RECORDS FOR PROCESSING |
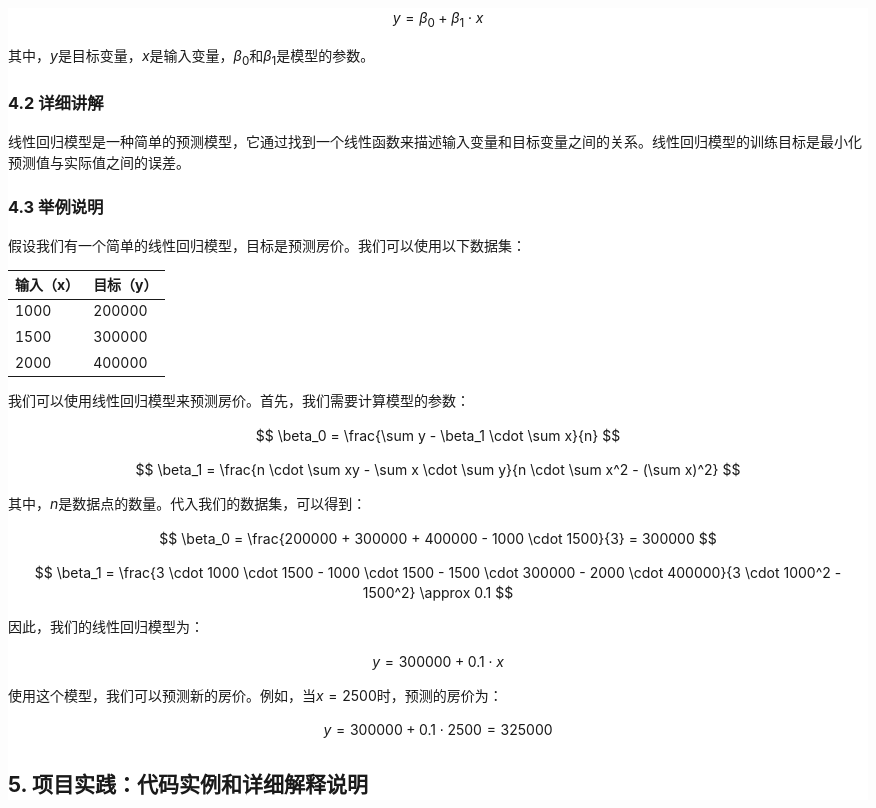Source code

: $$
y = \beta_0 + \beta_1 \cdot x
$$

其中，$y$是目标变量，$x$是输入变量，$\beta_0$和$\beta_1$是模型的参数。

### 4.2 详细讲解

线性回归模型是一种简单的预测模型，它通过找到一个线性函数来描述输入变量和目标变量之间的关系。线性回归模型的训练目标是最小化预测值与实际值之间的误差。

### 4.3 举例说明

假设我们有一个简单的线性回归模型，目标是预测房价。我们可以使用以下数据集：

| 输入（x）| 目标（y）|
| --------| --------|
| 1000    | 200000  |
| 1500    | 300000  |
| 2000    | 400000  |

我们可以使用线性回归模型来预测房价。首先，我们需要计算模型的参数：

$$
\beta_0 = \frac{\sum y - \beta_1 \cdot \sum x}{n}
$$

$$
\beta_1 = \frac{n \cdot \sum xy - \sum x \cdot \sum y}{n \cdot \sum x^2 - (\sum x)^2}
$$

其中，$n$是数据点的数量。代入我们的数据集，可以得到：

$$
\beta_0 = \frac{200000 + 300000 + 400000 - 1000 \cdot 1500}{3} = 300000
$$

$$
\beta_1 = \frac{3 \cdot 1000 \cdot 1500 - 1000 \cdot 1500 - 1500 \cdot 300000 - 2000 \cdot 400000}{3 \cdot 1000^2 - 1500^2} \approx 0.1
$$

因此，我们的线性回归模型为：

$$
y = 300000 + 0.1 \cdot x
$$

使用这个模型，我们可以预测新的房价。例如，当$x = 2500$时，预测的房价为：

$$
y = 300000 + 0.1 \cdot 2500 = 325000
$$

## 5. 项目实践：代码实例和详细解释说明
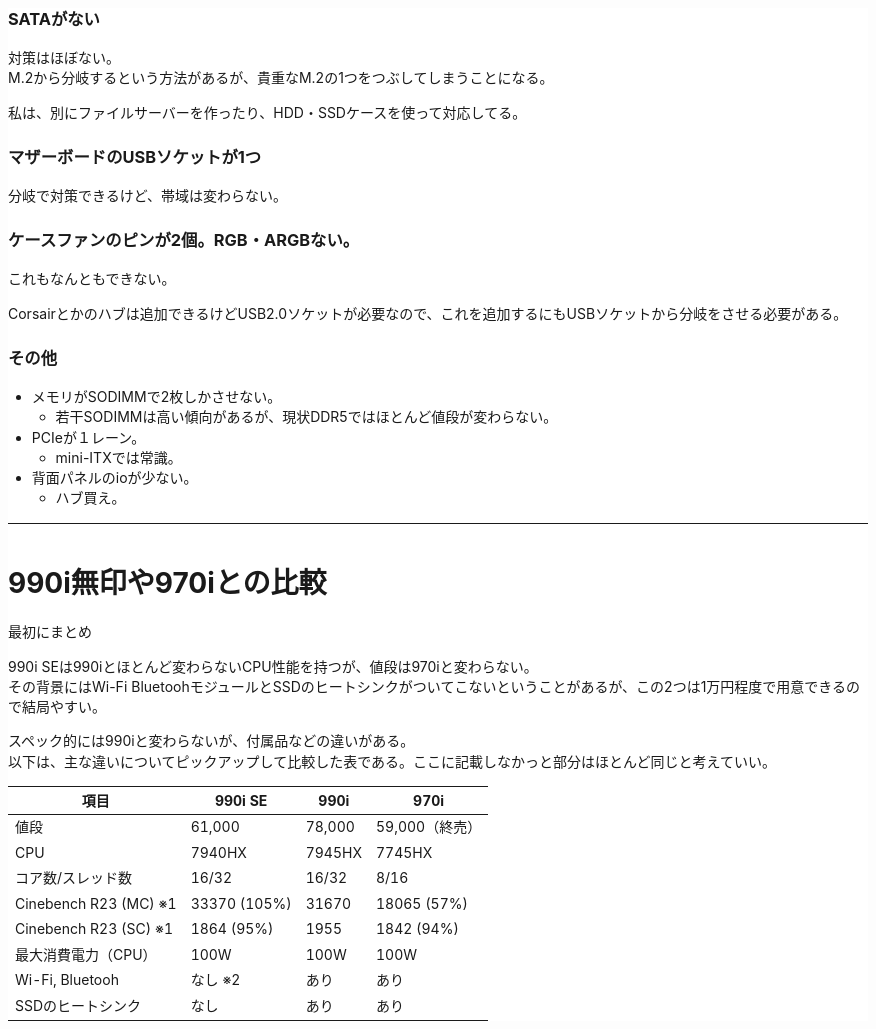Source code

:### SATAがない

対策はほぼない。  
M.2から分岐するという方法があるが、貴重なM.2の1つをつぶしてしまうことになる。  

私は、別にファイルサーバーを作ったり、HDD・SSDケースを使って対応してる。

  

### マザーボードのUSBソケットが1つ

分岐で対策できるけど、帯域は変わらない。

  

### ケースファンのピンが2個。RGB・ARGBない。

これもなんともできない。

Corsairとかのハブは追加できるけどUSB2.0ソケットが必要なので、これを追加するにもUSBソケットから分岐をさせる必要がある。

  

  

### その他

- メモリがSODIMMで2枚しかさせない。
    - 若干SODIMMは高い傾向があるが、現状DDR5ではほとんど値段が変わらない。
- PCIeが１レーン。
    - mini-ITXでは常識。
- 背面パネルのioが少ない。
    - ハブ買え。

  

  

  

  

  

  

---

# 990i無印や970iとの比較

最初にまとめ

990i SEは990iとほとんど変わらないCPU性能を持つが、値段は970iと変わらない。  
その背景にはWi-Fi BluetoohモジュールとSSDのヒートシンクがついてこないということがあるが、この2つは1万円程度で用意できるので結局やすい。  

  

スペック的には990iと変わらないが、付属品などの違いがある。  
以下は、主な違いについてピックアップして比較した表である。ここに記載しなかっと部分はほとんど同じと考えていい。  

|項目|990i SE|990i|970i|
|---|---|---|---|
|値段|61,000|78,000|59,000（終売）|
|CPU|7940HX|7945HX|7745HX|
|コア数/スレッド数|16/32|16/32|8/16|
|Cinebench R23 (MC) ※1|33370 (105%)|31670|18065 (57%)|
|Cinebench R23 (SC) ※1|1864 (95%)|1955|1842 (94%)|
|最大消費電力（CPU）|100W|100W|100W|
|Wi-Fi, Bluetooh|なし ※2|あり|あり|
|SSDのヒートシンク|なし|あり|あり|
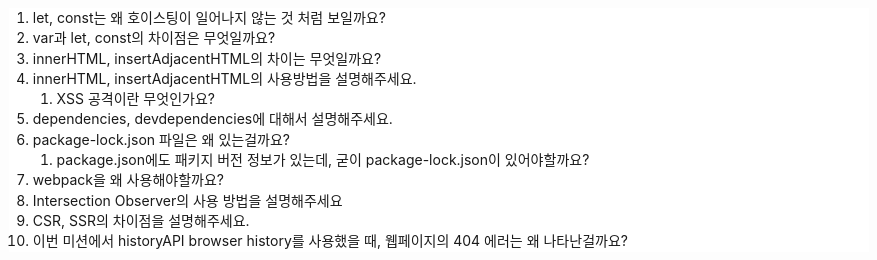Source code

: 
1. let, const는 왜 호이스팅이 일어나지 않는 것 처럼 보일까요? 
2. var과 let, const의 차이점은 무엇일까요? 
3. innerHTML, insertAdjacentHTML의 차이는 무엇일까요? 
4. innerHTML, insertAdjacentHTML의 사용방법을 설명해주세요.
    1. XSS 공격이란 무엇인가요? 
5. dependencies, devdependencies에 대해서 설명해주세요. 
6. package-lock.json 파일은 왜 있는걸까요? 
    1. package.json에도 패키지 버전 정보가 있는데, 굳이 package-lock.json이 있어야할까요? 
7. webpack을 왜 사용해야할까요? 
8. Intersection Observer의 사용 방법을 설명해주세요 
9. CSR, SSR의 차이점을 설명해주세요. 
10. 이번 미션에서 historyAPI browser history를 사용했을 때, 웹페이지의 404 에러는 왜 나타난걸까요?
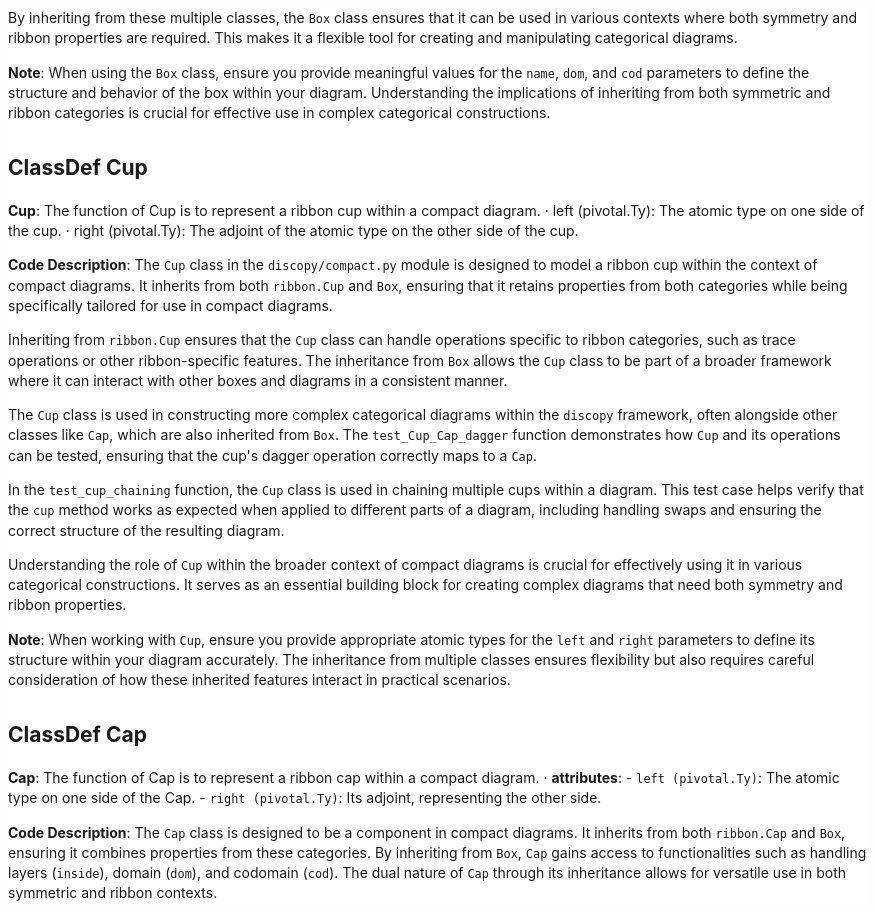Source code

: By inheriting from these multiple classes, the `Box` class ensures that it can be used in various contexts where both symmetry and ribbon properties are required. This makes it a flexible tool for creating and manipulating categorical diagrams.

**Note**: When using the `Box` class, ensure you provide meaningful values for the `name`, `dom`, and `cod` parameters to define the structure and behavior of the box within your diagram. Understanding the implications of inheriting from both symmetric and ribbon categories is crucial for effective use in complex categorical constructions.
## ClassDef Cup
**Cup**: The function of Cup is to represent a ribbon cup within a compact diagram.
· left (pivotal.Ty): The atomic type on one side of the cup.
· right (pivotal.Ty): The adjoint of the atomic type on the other side of the cup.

**Code Description**: The `Cup` class in the `discopy/compact.py` module is designed to model a ribbon cup within the context of compact diagrams. It inherits from both `ribbon.Cup` and `Box`, ensuring that it retains properties from both categories while being specifically tailored for use in compact diagrams.

Inheriting from `ribbon.Cup` ensures that the `Cup` class can handle operations specific to ribbon categories, such as trace operations or other ribbon-specific features. The inheritance from `Box` allows the `Cup` class to be part of a broader framework where it can interact with other boxes and diagrams in a consistent manner.

The `Cup` class is used in constructing more complex categorical diagrams within the `discopy` framework, often alongside other classes like `Cap`, which are also inherited from `Box`. The `test_Cup_Cap_dagger` function demonstrates how `Cup` and its operations can be tested, ensuring that the cup's dagger operation correctly maps to a `Cap`.

In the `test_cup_chaining` function, the `Cup` class is used in chaining multiple cups within a diagram. This test case helps verify that the `cup` method works as expected when applied to different parts of a diagram, including handling swaps and ensuring the correct structure of the resulting diagram.

Understanding the role of `Cup` within the broader context of compact diagrams is crucial for effectively using it in various categorical constructions. It serves as an essential building block for creating complex diagrams that need both symmetry and ribbon properties.

**Note**: When working with `Cup`, ensure you provide appropriate atomic types for the `left` and `right` parameters to define its structure within your diagram accurately. The inheritance from multiple classes ensures flexibility but also requires careful consideration of how these inherited features interact in practical scenarios.
## ClassDef Cap
**Cap**: The function of Cap is to represent a ribbon cap within a compact diagram.
· **attributes**:
    - `left (pivotal.Ty)`: The atomic type on one side of the Cap.
    - `right (pivotal.Ty)`: Its adjoint, representing the other side.

**Code Description**: The `Cap` class is designed to be a component in compact diagrams. It inherits from both `ribbon.Cap` and `Box`, ensuring it combines properties from these categories. By inheriting from `Box`, `Cap` gains access to functionalities such as handling layers (`inside`), domain (`dom`), and codomain (`cod`). The dual nature of `Cap` through its inheritance allows for versatile use in both symmetric and ribbon contexts.
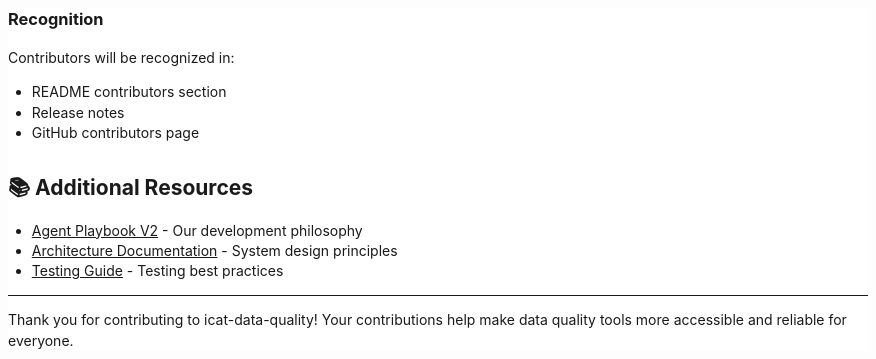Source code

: ### Recognition

Contributors will be recognized in:
- README contributors section
- Release notes
- GitHub contributors page

## 📚 Additional Resources

- [Agent Playbook V2](../docs/AGENT_PLAYBOOK_V2.md) - Our development philosophy
- [Architecture Documentation](../docs/architecture.md) - System design principles
- [Testing Guide](../docs/testing.md) - Testing best practices

---

Thank you for contributing to icat-data-quality! Your contributions help make data quality tools more accessible and reliable for everyone.
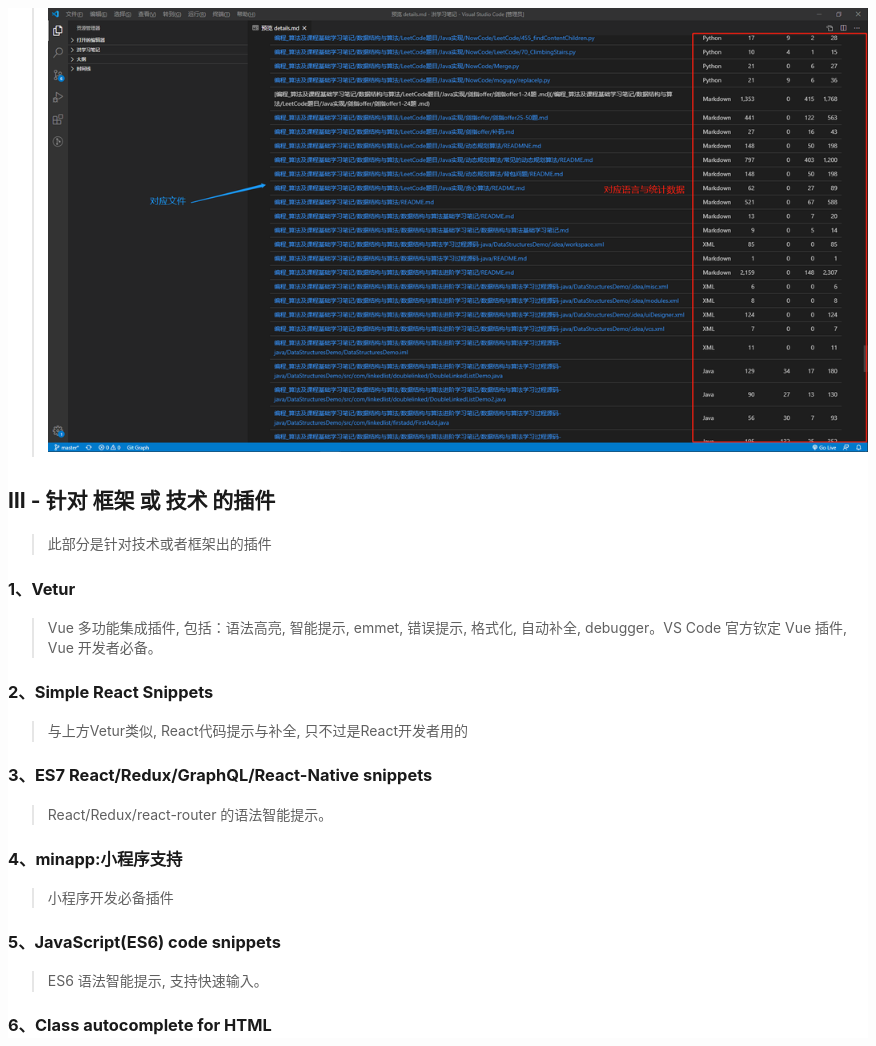 >![image-20210917182053310](VSCode的使用学习笔记中的图片/image-20210917182053310.png) 

## Ⅲ - 针对 框架 或 技术 的插件

> 此部分是针对技术或者框架出的插件

### 1、Vetur

> Vue 多功能集成插件, 包括：语法高亮, 智能提示, emmet, 错误提示, 格式化, 自动补全, debugger。VS Code 官方钦定 Vue 插件, Vue 开发者必备。

### 2、Simple React Snippets

> 与上方Vetur类似, React代码提示与补全, 只不过是React开发者用的

### 3、ES7 React/Redux/GraphQL/React-Native snippets

>React/Redux/react-router 的语法智能提示。

### 4、minapp:小程序支持

>小程序开发必备插件

### 5、JavaScript(ES6) code snippets

>ES6 语法智能提示, 支持快速输入。

### 6、Class autocomplete for HTML
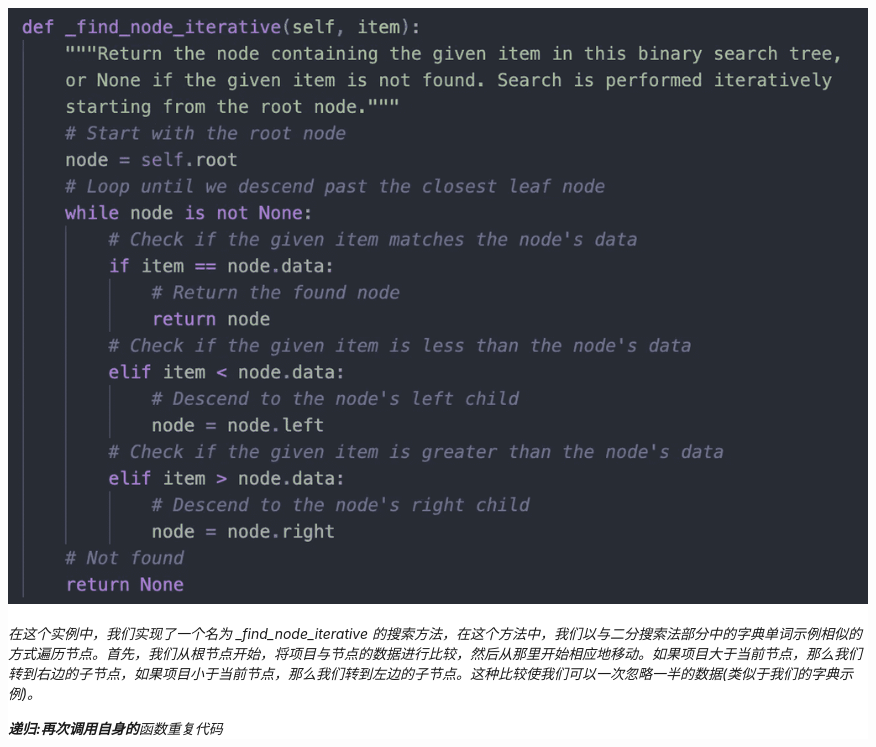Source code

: *![](img/343adfb6397a2a7f8ccbee140eee61c1.png)*

*在这个实例中，我们实现了一个名为 _find_node_iterative 的搜索方法，在这个方法中，我们以与二分搜索法部分中的字典单词示例相似的方式遍历节点。首先，我们从根节点开始，将项目与节点的数据进行比较，然后从那里开始相应地移动。如果项目大于当前节点，那么我们转到右边的子节点，如果项目小于当前节点，那么我们转到左边的子节点。这种比较使我们可以一次忽略一半的数据(类似于我们的字典示例)。*

***递归:再次调用自身的**函数重复代码*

PROBLEM DETAILS | From the entries above, write out only the lines starting at the line that holds "use in compact diagrams." and ending at the line that holds "used in constructing", keeping both and matching them exactly.

WRITTEN ANSWER |
**Code Description**: The `Cup` class in the `discopy/compact.py` module is designed to model a ribbon cup within the context of compact diagrams. It inherits from both `ribbon.Cup` and `Box`, ensuring that it retains properties from both categories while being specifically tailored for use in compact diagrams.

Inheriting from `ribbon.Cup` ensures that the `Cup` class can handle operations specific to ribbon categories, such as trace operations or other ribbon-specific features. The inheritance from `Box` allows the `Cup` class to be part of a broader framework where it can interact with other boxes and diagrams in a consistent manner.

The `Cup` class is used in constructing more complex categorical diagrams within the `discopy` framework, often alongside other classes like `Cap`, which are also inherited from `Box`. The `test_Cup_Cap_dagger` function demonstrates how `Cup` and its operations can be tested, ensuring that the cup's dagger operation correctly maps to a `Cap`.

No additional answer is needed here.